BRIEF 1: Return the listing unchanged, from its start through the line containing "7: (171, 626)", with both ends included, and omit the pictures from your answer.

TEXT SHOWN:

▬▬▬▬▬▬

Proposed transaction with Dana Inc
I believe the criticism outlined by Melrose today regarding proposed combination with Dana Inc is not justified. In fact, the opposite might be true: it seems that GKN’s management and the board started to move and work actively for the benefit of their shareholders. I think they deserve some credit here because despite a quick move to reach a deal with Dana Inc they were able to secure rather attractive and reasonable terms for their shareholders. At the same time, it seems that the merger of two companies is a great win for Dana Inc shareholders as well.
The terms of the transaction leave the shares of the combined company conservatively valued at almost the same EV/EBITDA multiple of x6 (assuming synergies, as outlined in company’s presentation) while doubling the EBITDA and at least doubling or possibly tripling free cash flow. Dana Inc had a free cash flow of $266 million last year and adding $200 million in synergies and $161 million from GKN (rough estimate) would bring total free cash flow to $627 million. Subtracting an estimated $102 million of new interest expenses would leave a free cash flow of $525 million. This would provide a 7% free cash flow yield based on the new market cap of $7,547 million ($27.14 per share closing price of Dana’s stock and 278 million of shares outstanding after the transaction with GKN).

▬▬▬▬▬▬

DATASET CONTENT:

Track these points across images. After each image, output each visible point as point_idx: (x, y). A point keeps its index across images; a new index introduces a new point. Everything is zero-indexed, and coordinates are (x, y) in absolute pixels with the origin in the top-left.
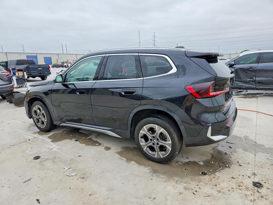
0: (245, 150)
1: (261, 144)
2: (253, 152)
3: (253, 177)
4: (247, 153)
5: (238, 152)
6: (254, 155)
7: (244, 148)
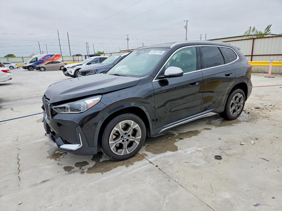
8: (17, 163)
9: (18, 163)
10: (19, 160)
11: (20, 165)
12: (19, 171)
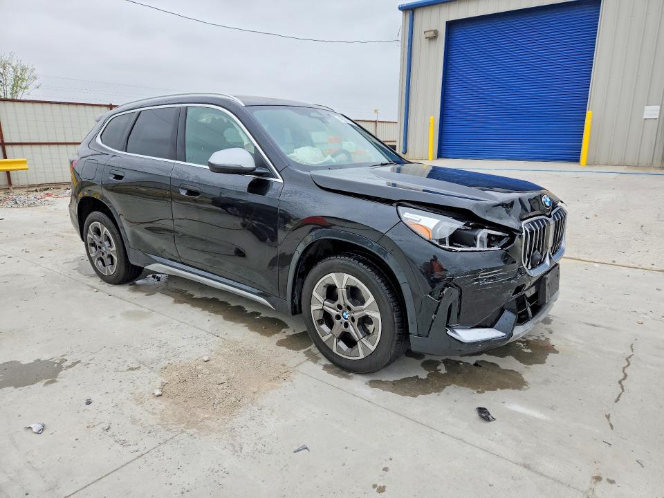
8: (627, 378)
9: (626, 376)
10: (620, 382)
11: (622, 369)
12: (629, 359)
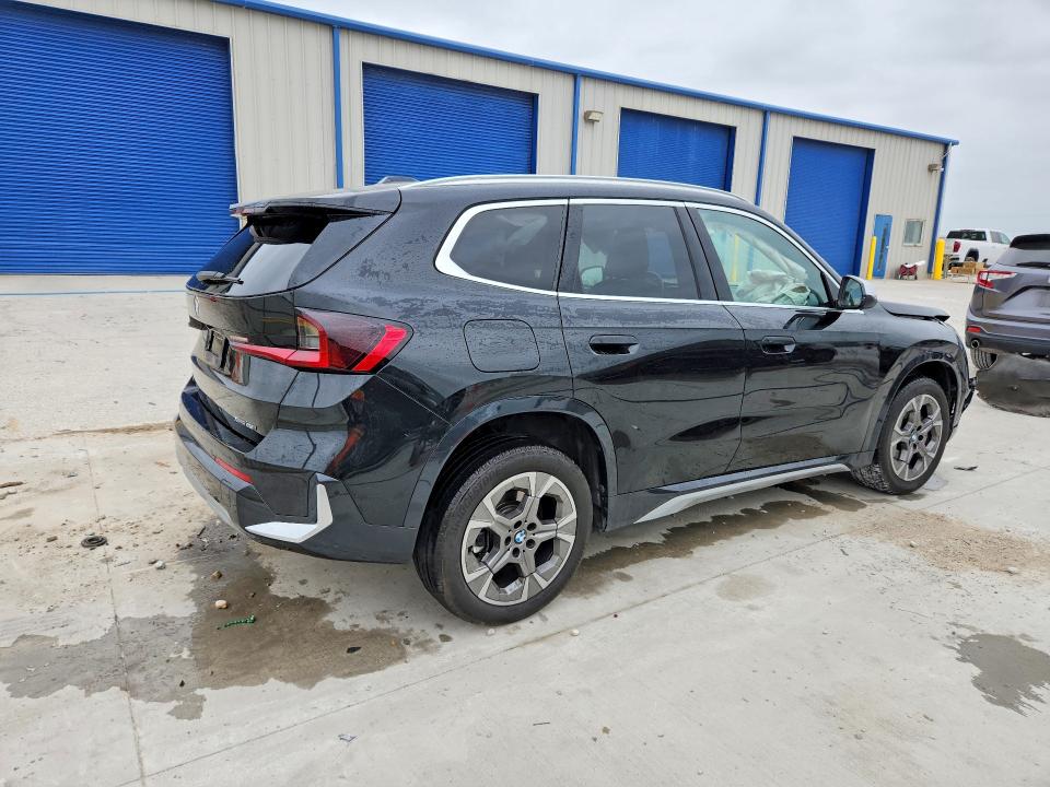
0: (160, 623)
1: (100, 690)
2: (125, 627)
3: (110, 554)
4: (149, 614)
5: (185, 600)
6: (121, 617)
7: (171, 626)
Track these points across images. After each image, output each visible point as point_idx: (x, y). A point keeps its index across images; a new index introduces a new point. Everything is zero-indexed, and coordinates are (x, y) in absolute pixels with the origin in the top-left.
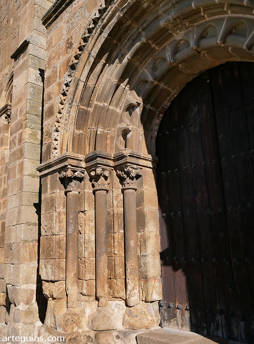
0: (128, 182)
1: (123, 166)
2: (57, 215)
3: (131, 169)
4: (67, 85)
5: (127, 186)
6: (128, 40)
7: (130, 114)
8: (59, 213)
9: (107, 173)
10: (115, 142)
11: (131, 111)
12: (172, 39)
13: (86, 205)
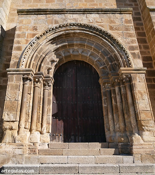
4: (34, 43)
5: (46, 88)
6: (60, 41)
7: (52, 64)
11: (52, 63)
12: (73, 47)
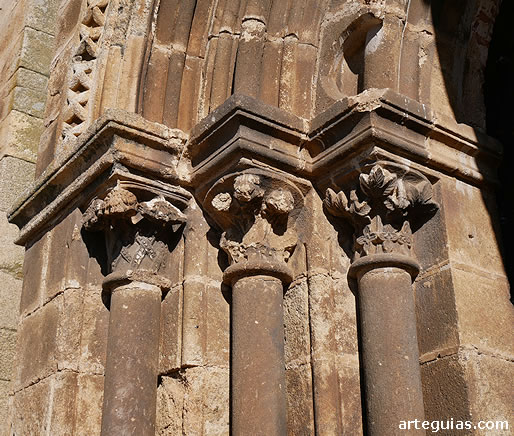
0: (378, 233)
1: (355, 163)
2: (60, 384)
3: (388, 176)
5: (373, 253)
8: (72, 379)
9: (281, 200)
10: (314, 82)
13: (192, 339)
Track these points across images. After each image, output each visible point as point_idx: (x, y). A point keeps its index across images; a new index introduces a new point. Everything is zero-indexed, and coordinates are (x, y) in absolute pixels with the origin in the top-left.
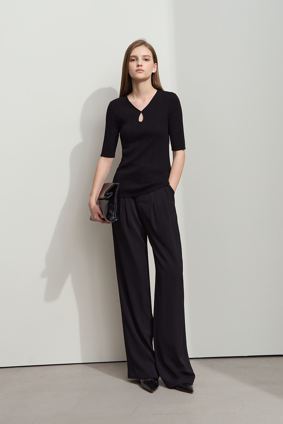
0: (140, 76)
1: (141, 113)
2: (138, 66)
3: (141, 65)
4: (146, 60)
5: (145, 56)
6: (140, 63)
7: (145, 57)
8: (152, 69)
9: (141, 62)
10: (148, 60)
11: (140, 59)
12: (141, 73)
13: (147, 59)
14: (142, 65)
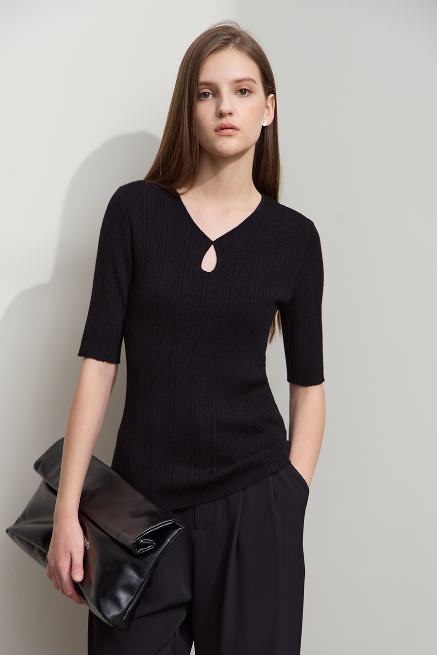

▬▬▬▬▬▬

BRIEF 2: Retype the whole text about the proposed transaction with Dana Inc without any changes.

ANSWER SECTION 1:
Track these points across images. After each image, output each visible point as point_idx: (x, y). A point keeps its index across images; a new index introduces a new point. Everything is zero-indexed, and coordinates are (x, y) in absolute pixels with the origin in the top-left.
0: (245, 150)
1: (261, 144)
2: (253, 152)
3: (253, 177)
4: (247, 153)
5: (238, 152)
6: (254, 155)
7: (244, 148)
8: (17, 163)
9: (18, 163)
10: (19, 160)
11: (20, 165)
12: (19, 171)
8: (627, 378)
9: (626, 376)
10: (620, 382)
11: (622, 369)
12: (629, 359)
0: (160, 623)
1: (100, 690)
2: (125, 627)
3: (110, 554)
4: (149, 614)
5: (185, 600)
6: (121, 617)
7: (171, 626)

ANSWER SECTION 2:
Proposed transaction with Dana Inc
I believe the criticism outlined by Melrose today regarding proposed combination with Dana Inc is not justified. In fact, the opposite might be true: it seems that GKN’s management and the board started to move and work actively for the benefit of their shareholders. I think they deserve some credit here because despite a quick move to reach a deal with Dana Inc they were able to secure rather attractive and reasonable terms for their shareholders. At the same time, it seems that the merger of two companies is a great win for Dana Inc shareholders as well.
The terms of the transaction leave the shares of the combined company conservatively valued at almost the same EV/EBITDA multiple of x6 (assuming synergies, as outlined in company’s presentation) while doubling the EBITDA and at least doubling or possibly tripling free cash flow. Dana Inc had a free cash flow of $266 million last year and adding $200 million in synergies and $161 million from GKN (rough estimate) would bring total free cash flow to $627 million. Subtracting an estimated $102 million of new interest expenses would leave a free cash flow of $525 million. This would provide a 7% free cash flow yield based on the new market cap of $7,547 million ($27.14 per share closing price of Dana’s stock and 278 million of shares outstanding after the transaction with GKN).